День третий. 4 декабря 1962 года

Девять утра. Телефон. "С Вами говорят из посольства Америки, не согласились бы Вы продать нам свои работы?" Отвечаю отказом и с отвращением вешаю трубку. Сердце мое бьется. Опять провокация. Но звонок повторяется: "Не пугайся, я пошутил." Пошутил бывший мой друг и однокурсник, искусствовед Воля Ляхов. "Леня, – сказал он, – успокойся, мне стало известно, что в правительстве ваше дело решили "спустить на тормозах". Я спускаюсь за почтой, открываю "Литературку" – статья Станислава Рассадина.
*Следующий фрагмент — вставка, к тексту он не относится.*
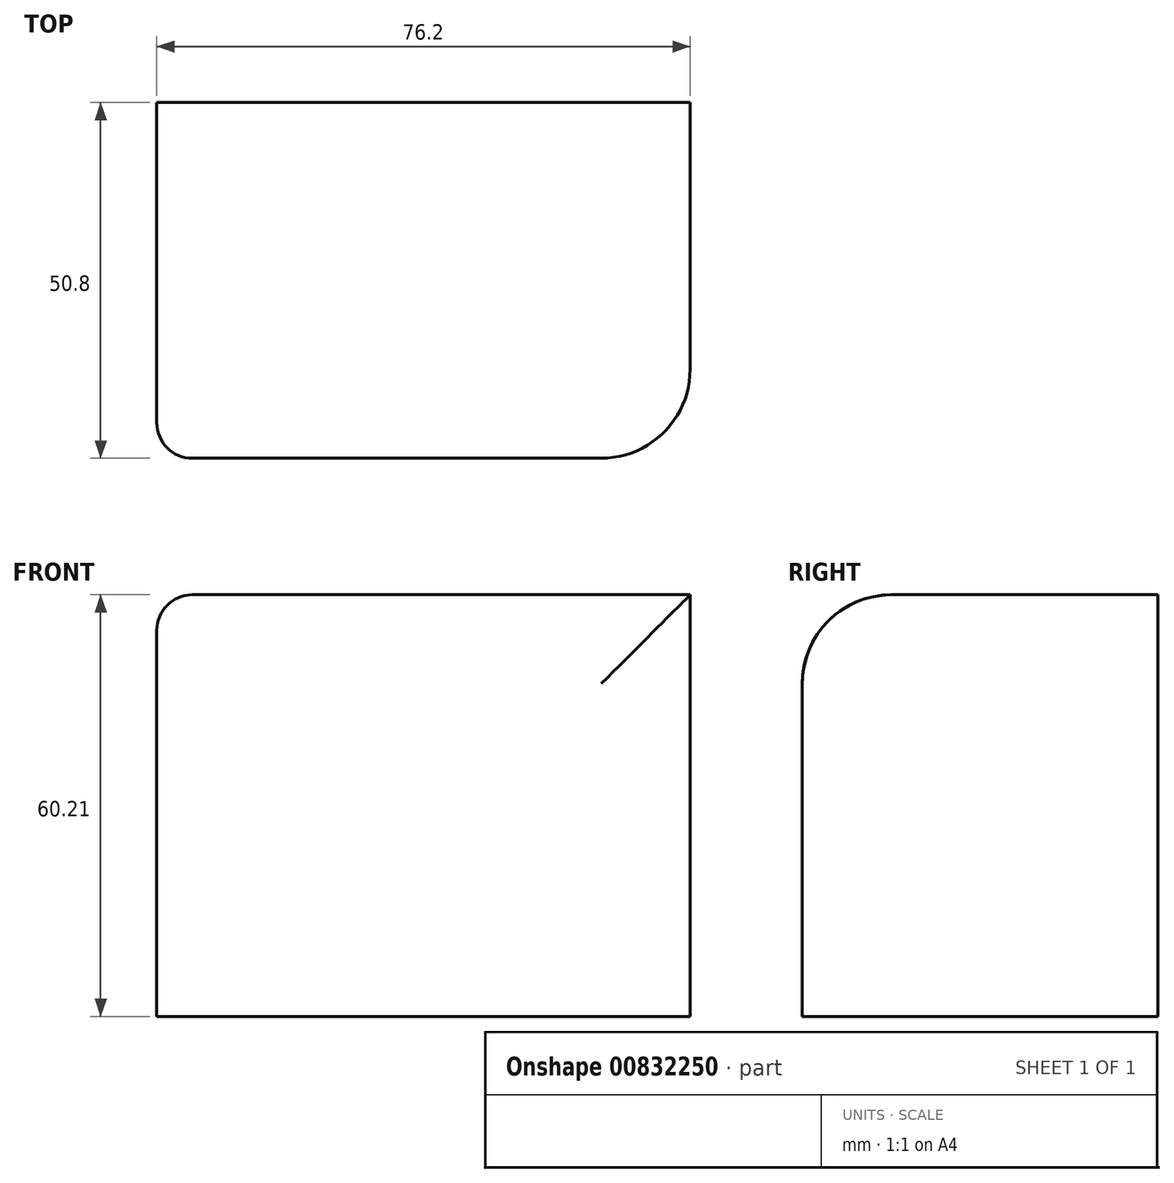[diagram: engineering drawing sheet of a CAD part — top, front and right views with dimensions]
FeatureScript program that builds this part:
annotation { "Feature Type Name" : "Feature", "Feature Type Description" : "" }
export const myFeature = defineFeature(function(context is Context, id is Id, definition is map)
    precondition{}
    {
        {
            var Q0;
            Q0=qCreatedBy(makeId("Front.planeOp"),FACE);
            var sketch = newSketch(context, id + "F0", { "sketchPlane" : qUnion([Q0])});
            skLineSegment(sketch, "E0.bottom", {"start": v(-72.28, 60.2) * mm, "end": v(3.92, 60.2) * mm});
            skLineSegment(sketch, "E0.top", {"start": v(-72.28, 0) * mm, "end": v(3.92, 0) * mm});
            skLineSegment(sketch, "E0.left", {"start": v(-72.28, 60.2) * mm, "end": v(-72.28, 0) * mm});
            skLineSegment(sketch, "E0.right", {"start": v(3.92, 60.2) * mm, "end": v(3.92, 0) * mm});
            skLineSegment(sketch, "E1.bottom", {"start": v(3.92, 0) * mm, "end": v(3.92, 0) * mm});
            skLineSegment(sketch, "E1.top", {"start": v(3.92, 0) * mm, "end": v(3.92, 0) * mm});
            skLineSegment(sketch, "E1.left", {"start": v(3.92, 0) * mm, "end": v(3.92, 0) * mm});
            skLineSegment(sketch, "E1.right", {"start": v(3.92, 0) * mm, "end": v(3.92, 0) * mm});
            skSolve(sketch);
        }
        {
            var Q0;
            Q0=makeQuery(id+"F0.imprint","IMPRINT",FACE,{"disambiguationData":[TD([[makeQuery(id+"F0.imprint","IMPRINT",EDGE,{"derivedFrom":sQuery(id+"F0.wireOp",EDGE,"E0.bottom")}),-1.0]])]});
            extrude(context, id + "F1", {"entities" : qUnion([Q0]), "depth" : 50.8 * mm, "offsetDistance" : 25.4 * mm});
        }
        {
            var Q0;
            Q0=makeQuery(id+"F1.opExtrude","CAP_EDGE",EDGE,{"disambiguationData":[OSD([sQuery(id+"F0.wireOp",EDGE,"E0.bottom")])],"isStart":false});
            var Q1;
            Q1=makeQuery(id+"F1.opExtrude","CAP_EDGE",EDGE,{"disambiguationData":[OSD([sQuery(id+"F0.wireOp",EDGE,"E0.right")])],"isStart":false});
            fillet(context, id + "F2", {"entities" : qUnion([Q0, Q1]), "radius" : 12.7 * mm, "tangentPropagation" : true, "allowEdgeOverflow" : false});
        }
        {
            var Q0;
            Q0=makeQuery(id+"F1.opExtrude","CAP_EDGE",EDGE,{"disambiguationData":[OSD([sQuery(id+"F0.wireOp",EDGE,"E0.left")])],"isStart":false});
            fillet(context, id + "F3", {"entities" : qUnion([Q0]), "radius" : 5.08 * mm, "tangentPropagation" : true, "allowEdgeOverflow" : false});
        }
    });
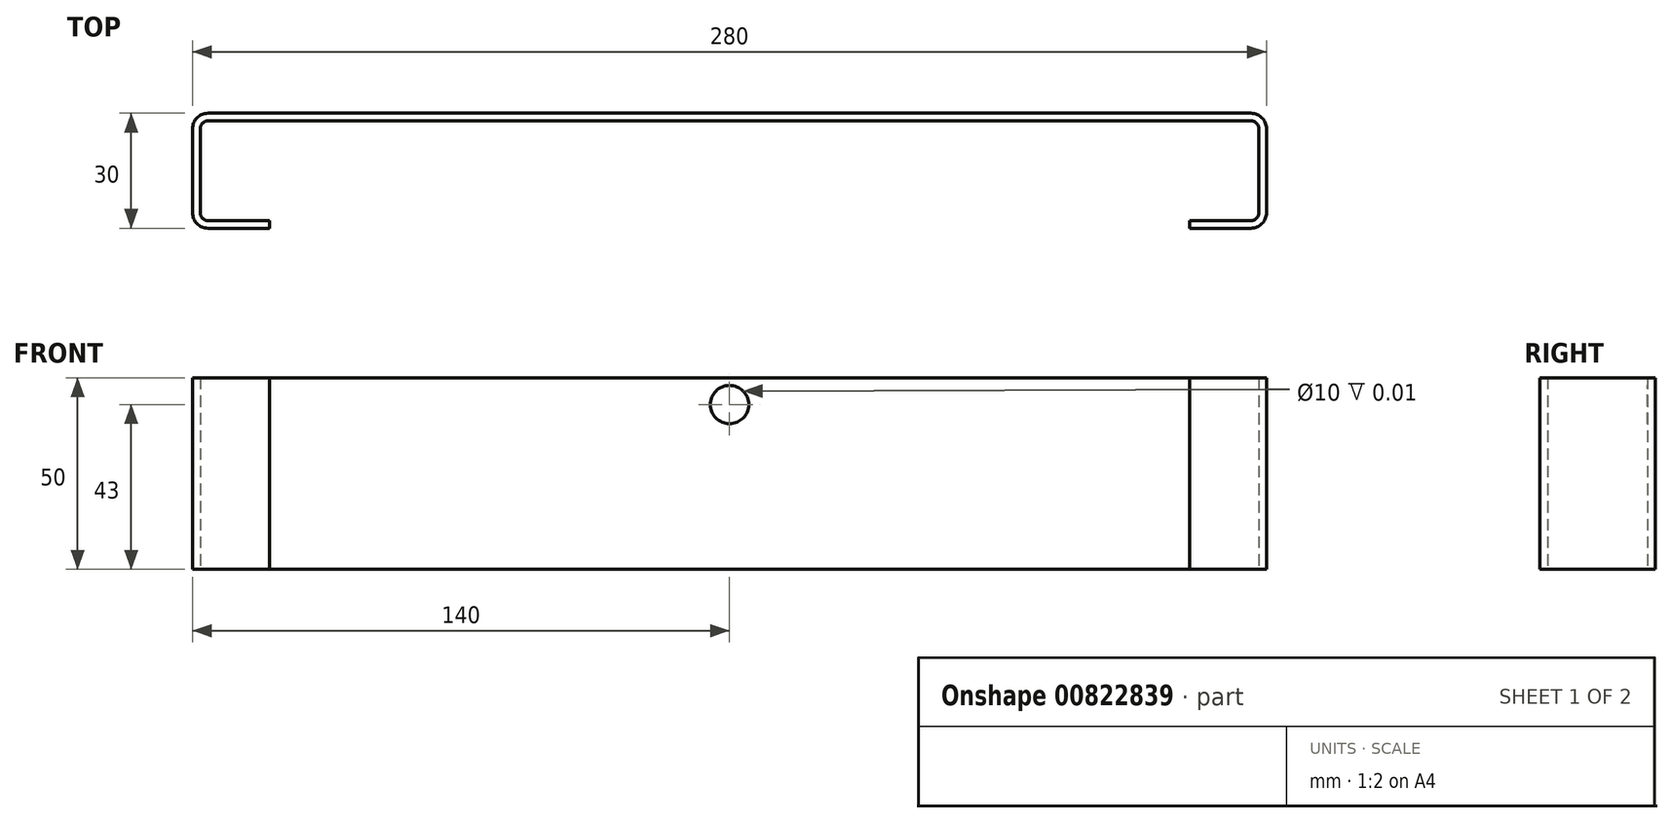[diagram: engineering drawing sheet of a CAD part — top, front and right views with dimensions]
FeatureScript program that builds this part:
annotation { "Feature Type Name" : "Feature", "Feature Type Description" : "" }
export const myFeature = defineFeature(function(context is Context, id is Id, definition is map)
    precondition{}
    {
        {
            var Q0;
            Q0=qCreatedBy(makeId("Top.planeOp"),FACE);
            var sketch = newSketch(context, id + "F0", { "sketchPlane" : qUnion([Q0])});
            skLineSegment(sketch, "E0", {"start": v(0, 0) * mm, "end": v(-140, 0) * mm});
            skLineSegment(sketch, "E1", {"start": v(-140, 0) * mm, "end": v(-140, -30) * mm});
            skLineSegment(sketch, "E2", {"start": v(-140, -30) * mm, "end": v(-120, -30) * mm});
            skLineSegment(sketch, "E3", {"start": v(0, 0) * mm, "end": v(0, -101.66) * mm, "construction": true});
            skLineSegment(sketch, "E4.0", {"start": v(-138, -28) * mm, "end": v(-120, -28) * mm});
            skLineSegment(sketch, "E4.1", {"start": v(-138, -2) * mm, "end": v(-138, -28) * mm});
            skLineSegment(sketch, "E4.2", {"start": v(0, -2) * mm, "end": v(-138, -2) * mm});
            skLineSegment(sketch, "E5", {"start": v(-120, -28) * mm, "end": v(-120, -30) * mm});
            skLineSegment(sketch, "E6.MirrorCS", {"start": v(120, -28) * mm, "end": v(120, -30) * mm});
            skLineSegment(sketch, "E7.MirrorCS", {"start": v(138, -2) * mm, "end": v(138, -28) * mm});
            skLineSegment(sketch, "E8.MirrorCS", {"start": v(140, 0) * mm, "end": v(140, -30) * mm});
            skLineSegment(sketch, "E9.MirrorCS", {"start": v(0, -2) * mm, "end": v(138, -2) * mm});
            skLineSegment(sketch, "E10.MirrorCS", {"start": v(138, -28) * mm, "end": v(120, -28) * mm});
            skLineSegment(sketch, "E11.MirrorCS", {"start": v(0, 0) * mm, "end": v(140, 0) * mm});
            skLineSegment(sketch, "E12.MirrorCS", {"start": v(140, -30) * mm, "end": v(120, -30) * mm});
            skSolve(sketch);
        }
        {
            var Q0;
            Q0=qSketchRegion(id+"F0",true);
            extrude(context, id + "F1", {"entities" : qUnion([Q0]), "endBound" : BoundingType.SYMMETRIC, "depth" : 50 * mm, "offsetDistance" : 25 * mm});
        }
        {
            var Q0;
            Q0=makeQuery(id+"F1.opExtrude","SWEPT_EDGE",EDGE,{"disambiguationData":[OSD([sQuery(id+"F0.wireOp",EDGE,"E4.0"),sQuery(id+"F0.wireOp",EDGE,"E4.1")])]});
            var Q1;
            Q1=makeQuery(id+"F1.opExtrude","SWEPT_EDGE",EDGE,{"disambiguationData":[OSD([sQuery(id+"F0.wireOp",EDGE,"E4.1"),sQuery(id+"F0.wireOp",EDGE,"E4.2")])]});
            var Q2;
            Q2=makeQuery(id+"F1.opExtrude","SWEPT_EDGE",EDGE,{"disambiguationData":[OSD([sQuery(id+"F0.wireOp",EDGE,"E7.MirrorCS"),sQuery(id+"F0.wireOp",EDGE,"E10.MirrorCS")])]});
            var Q3;
            Q3=makeQuery(id+"F1.opExtrude","SWEPT_EDGE",EDGE,{"disambiguationData":[OSD([sQuery(id+"F0.wireOp",EDGE,"E7.MirrorCS"),sQuery(id+"F0.wireOp",EDGE,"E9.MirrorCS")])]});
            fillet(context, id + "F2", {"entities" : qUnion([Q0, Q1, Q2, Q3]), "radius" : 2 * mm, "tangentPropagation" : true, "allowEdgeOverflow" : false});
        }
        {
            var Q0;
            Q0=makeQuery(id+"F1.opExtrude","SWEPT_EDGE",EDGE,{"disambiguationData":[OSD([sQuery(id+"F0.wireOp",EDGE,"E1"),sQuery(id+"F0.wireOp",EDGE,"E2")])]});
            var Q1;
            Q1=makeQuery(id+"F1.opExtrude","SWEPT_EDGE",EDGE,{"disambiguationData":[OSD([sQuery(id+"F0.wireOp",EDGE,"E0"),sQuery(id+"F0.wireOp",EDGE,"E1")])]});
            var Q2;
            Q2=makeQuery(id+"F1.opExtrude","SWEPT_EDGE",EDGE,{"disambiguationData":[OSD([sQuery(id+"F0.wireOp",EDGE,"E8.MirrorCS"),sQuery(id+"F0.wireOp",EDGE,"E12.MirrorCS")])]});
            var Q3;
            Q3=makeQuery(id+"F1.opExtrude","SWEPT_EDGE",EDGE,{"disambiguationData":[OSD([sQuery(id+"F0.wireOp",EDGE,"E8.MirrorCS"),sQuery(id+"F0.wireOp",EDGE,"E11.MirrorCS")])]});
            fillet(context, id + "F3", {"entities" : qUnion([Q0, Q1, Q2, Q3]), "radius" : 4 * mm, "tangentPropagation" : true, "allowEdgeOverflow" : false});
        }
        {
            var Q0;
            Q0=makeQuery(id+"F1.opExtrude","SWEPT_FACE",FACE,{"disambiguationData":[OSD([sQuery(id+"F0.wireOp",EDGE,"E4.2"),sQuery(id+"F0.wireOp",EDGE,"E9.MirrorCS")])]});
            var sketch = newSketch(context, id + "F4", { "sketchPlane" : qUnion([Q0])});
            skLineSegment(sketch, "E13.0", {"start": v(136, 25) * mm, "end": v(-136, 25) * mm, "construction": true});
            skLineSegment(sketch, "E14", {"start": v(0, 0) * mm, "end": v(0, 18) * mm, "construction": true});
            skCircle(sketch, "E15", {"center": v(0, 18) * mm, "radius": 5 * mm});
            skSolve(sketch);
        }
        {
            var Q0;
            Q0 = qSketchRegion(id + "F4", true);
            extrude(context, id + "F5", {"entities" : qUnion([Q0]), "operationType" : NewBodyOperationType.REMOVE, "oppositeDirection" : true, "depth" : 0.01 * mm, "offsetDistance" : 25 * mm});
        }
    });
Читаю и то ли смеюсь, то ли плачу, напряжение трех дней исчезает. Из страны не вышлют, не арестуют, надо сохранять чувство собственного достоинства.

Днем на Чистых прудах, возле метро "Кировская", встречаю своего друга, будущего писателя Владимира Богомолова, и он громко, во весь голос осуждает меня, отвернувшегося от народа "доморощенного абстракциониста".
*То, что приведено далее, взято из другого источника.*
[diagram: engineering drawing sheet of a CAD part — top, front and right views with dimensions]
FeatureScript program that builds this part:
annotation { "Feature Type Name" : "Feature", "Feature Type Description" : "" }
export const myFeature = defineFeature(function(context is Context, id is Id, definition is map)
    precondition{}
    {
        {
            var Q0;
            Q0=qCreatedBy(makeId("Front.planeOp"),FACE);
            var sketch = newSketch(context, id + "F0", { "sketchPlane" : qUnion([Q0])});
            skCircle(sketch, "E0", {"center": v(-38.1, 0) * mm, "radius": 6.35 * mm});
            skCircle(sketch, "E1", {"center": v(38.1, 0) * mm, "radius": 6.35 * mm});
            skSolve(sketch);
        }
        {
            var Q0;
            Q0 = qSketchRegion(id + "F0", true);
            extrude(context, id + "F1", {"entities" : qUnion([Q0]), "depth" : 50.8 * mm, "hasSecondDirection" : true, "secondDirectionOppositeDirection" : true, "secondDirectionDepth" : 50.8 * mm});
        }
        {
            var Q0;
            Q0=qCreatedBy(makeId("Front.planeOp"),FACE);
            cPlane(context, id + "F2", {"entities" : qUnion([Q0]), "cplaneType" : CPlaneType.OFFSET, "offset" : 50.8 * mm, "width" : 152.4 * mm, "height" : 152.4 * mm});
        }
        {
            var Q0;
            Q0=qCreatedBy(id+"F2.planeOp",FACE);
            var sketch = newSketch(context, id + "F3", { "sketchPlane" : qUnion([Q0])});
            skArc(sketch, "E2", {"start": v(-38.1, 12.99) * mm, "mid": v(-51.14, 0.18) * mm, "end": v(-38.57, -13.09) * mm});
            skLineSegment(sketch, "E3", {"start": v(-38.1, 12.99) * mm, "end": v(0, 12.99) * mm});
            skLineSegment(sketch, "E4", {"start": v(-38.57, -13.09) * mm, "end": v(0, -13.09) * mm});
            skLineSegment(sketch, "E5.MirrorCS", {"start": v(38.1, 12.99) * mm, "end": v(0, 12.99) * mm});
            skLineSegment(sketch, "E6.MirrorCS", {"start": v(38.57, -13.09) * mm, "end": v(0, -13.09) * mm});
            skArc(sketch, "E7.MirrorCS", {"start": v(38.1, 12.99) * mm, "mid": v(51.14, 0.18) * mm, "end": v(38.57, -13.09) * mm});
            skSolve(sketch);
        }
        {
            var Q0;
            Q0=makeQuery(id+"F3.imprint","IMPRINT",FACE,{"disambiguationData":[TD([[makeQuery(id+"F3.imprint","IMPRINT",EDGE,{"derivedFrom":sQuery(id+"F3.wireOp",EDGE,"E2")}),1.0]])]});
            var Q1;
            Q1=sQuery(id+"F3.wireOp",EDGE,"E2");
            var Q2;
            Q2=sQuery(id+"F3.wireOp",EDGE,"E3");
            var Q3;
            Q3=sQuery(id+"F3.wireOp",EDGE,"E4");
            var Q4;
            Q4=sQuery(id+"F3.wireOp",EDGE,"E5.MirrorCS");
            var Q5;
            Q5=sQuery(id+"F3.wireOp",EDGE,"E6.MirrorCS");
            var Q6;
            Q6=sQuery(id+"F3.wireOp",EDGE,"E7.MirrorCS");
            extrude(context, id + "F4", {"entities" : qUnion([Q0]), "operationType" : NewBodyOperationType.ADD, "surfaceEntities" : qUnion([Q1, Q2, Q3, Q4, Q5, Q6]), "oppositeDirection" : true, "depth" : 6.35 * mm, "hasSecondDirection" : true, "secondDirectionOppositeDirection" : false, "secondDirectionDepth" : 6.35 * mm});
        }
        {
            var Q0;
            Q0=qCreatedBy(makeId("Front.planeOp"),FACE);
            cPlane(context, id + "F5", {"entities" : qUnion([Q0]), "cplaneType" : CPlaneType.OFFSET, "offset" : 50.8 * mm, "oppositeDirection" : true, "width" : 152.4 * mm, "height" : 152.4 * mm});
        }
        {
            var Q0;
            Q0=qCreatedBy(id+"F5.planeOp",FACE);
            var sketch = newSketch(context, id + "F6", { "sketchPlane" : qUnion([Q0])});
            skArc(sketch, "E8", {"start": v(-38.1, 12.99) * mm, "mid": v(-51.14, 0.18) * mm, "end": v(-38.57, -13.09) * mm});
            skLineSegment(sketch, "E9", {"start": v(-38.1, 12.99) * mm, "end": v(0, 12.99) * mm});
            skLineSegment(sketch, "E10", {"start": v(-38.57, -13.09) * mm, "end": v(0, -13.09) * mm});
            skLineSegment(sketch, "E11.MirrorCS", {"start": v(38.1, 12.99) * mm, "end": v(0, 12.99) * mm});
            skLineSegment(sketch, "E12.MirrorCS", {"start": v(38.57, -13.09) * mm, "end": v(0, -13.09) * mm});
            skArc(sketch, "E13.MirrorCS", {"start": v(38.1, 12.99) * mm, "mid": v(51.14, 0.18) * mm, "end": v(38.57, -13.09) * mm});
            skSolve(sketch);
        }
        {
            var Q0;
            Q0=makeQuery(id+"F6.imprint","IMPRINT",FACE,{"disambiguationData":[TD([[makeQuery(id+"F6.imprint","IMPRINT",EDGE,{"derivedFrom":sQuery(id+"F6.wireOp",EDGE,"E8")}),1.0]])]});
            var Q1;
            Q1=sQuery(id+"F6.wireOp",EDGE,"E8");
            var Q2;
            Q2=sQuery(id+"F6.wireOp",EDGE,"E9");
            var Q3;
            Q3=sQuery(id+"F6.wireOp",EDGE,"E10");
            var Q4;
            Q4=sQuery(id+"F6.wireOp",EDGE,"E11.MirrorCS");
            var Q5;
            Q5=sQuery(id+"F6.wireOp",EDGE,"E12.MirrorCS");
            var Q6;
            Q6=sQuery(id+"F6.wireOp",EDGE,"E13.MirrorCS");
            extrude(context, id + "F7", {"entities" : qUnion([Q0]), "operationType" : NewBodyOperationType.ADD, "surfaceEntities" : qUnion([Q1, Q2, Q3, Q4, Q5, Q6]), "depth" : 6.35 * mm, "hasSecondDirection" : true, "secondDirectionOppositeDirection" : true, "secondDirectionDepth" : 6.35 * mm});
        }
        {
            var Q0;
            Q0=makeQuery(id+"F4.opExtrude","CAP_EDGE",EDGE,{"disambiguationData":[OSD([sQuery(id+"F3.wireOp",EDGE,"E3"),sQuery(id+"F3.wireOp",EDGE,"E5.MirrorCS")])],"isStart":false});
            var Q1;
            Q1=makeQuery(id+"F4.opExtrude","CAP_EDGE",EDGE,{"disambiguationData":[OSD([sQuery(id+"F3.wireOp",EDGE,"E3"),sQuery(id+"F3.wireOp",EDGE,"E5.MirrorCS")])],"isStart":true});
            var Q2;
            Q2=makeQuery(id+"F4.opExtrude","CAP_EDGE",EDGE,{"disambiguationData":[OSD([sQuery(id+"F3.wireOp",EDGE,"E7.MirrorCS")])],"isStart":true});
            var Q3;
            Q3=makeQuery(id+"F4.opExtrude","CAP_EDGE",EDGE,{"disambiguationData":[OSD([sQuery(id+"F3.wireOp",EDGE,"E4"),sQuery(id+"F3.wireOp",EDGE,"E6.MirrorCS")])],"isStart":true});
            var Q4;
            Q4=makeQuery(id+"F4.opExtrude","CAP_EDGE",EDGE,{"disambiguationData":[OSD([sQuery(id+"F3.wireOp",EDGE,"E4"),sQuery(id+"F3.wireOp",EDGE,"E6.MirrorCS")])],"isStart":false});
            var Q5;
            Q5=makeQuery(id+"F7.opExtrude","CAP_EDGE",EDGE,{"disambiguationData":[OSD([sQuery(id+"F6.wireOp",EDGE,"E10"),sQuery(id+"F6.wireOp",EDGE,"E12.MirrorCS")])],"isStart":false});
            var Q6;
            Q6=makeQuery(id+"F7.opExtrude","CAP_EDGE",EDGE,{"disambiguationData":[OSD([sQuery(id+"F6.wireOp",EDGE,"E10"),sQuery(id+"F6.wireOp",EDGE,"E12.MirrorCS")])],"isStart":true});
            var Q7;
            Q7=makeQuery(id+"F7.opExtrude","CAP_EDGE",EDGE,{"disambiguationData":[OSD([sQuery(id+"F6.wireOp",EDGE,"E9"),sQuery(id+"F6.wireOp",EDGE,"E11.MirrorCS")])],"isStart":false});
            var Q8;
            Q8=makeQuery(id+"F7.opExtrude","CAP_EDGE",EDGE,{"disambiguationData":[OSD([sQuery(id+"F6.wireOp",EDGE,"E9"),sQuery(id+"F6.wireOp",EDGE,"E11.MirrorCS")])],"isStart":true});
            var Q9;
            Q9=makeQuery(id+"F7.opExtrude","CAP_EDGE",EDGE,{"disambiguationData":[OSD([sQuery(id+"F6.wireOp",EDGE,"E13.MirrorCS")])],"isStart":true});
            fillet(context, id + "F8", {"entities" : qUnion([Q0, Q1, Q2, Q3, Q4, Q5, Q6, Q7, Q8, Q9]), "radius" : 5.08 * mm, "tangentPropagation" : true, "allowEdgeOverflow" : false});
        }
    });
Может быть, это тоже шутка. Он специально выкрикивает все это, прохожие начинают оборачиваться, и я спасаюсь от него бегством.

Шестой день. 7 декабря 1962 года

Среди участников выставки студии Белютина, Эрнста Неизвестного и трех его друзей на Большой Коммунистической улице, на Таганке, а потом и в Манеже, кроме меня и Эрнста были еще два члена Союза художников СССР – это Лиля Ратнер-Смирнова и Алла Йозефович, то есть четыре члена МОСХ были представлены своими последними работами.

Наличие их опровергало версию, распространяемую в печати, об одном профессионале-скульпторе Неизвестном и группе непрофессионалов – "доморощенных абстракционистов".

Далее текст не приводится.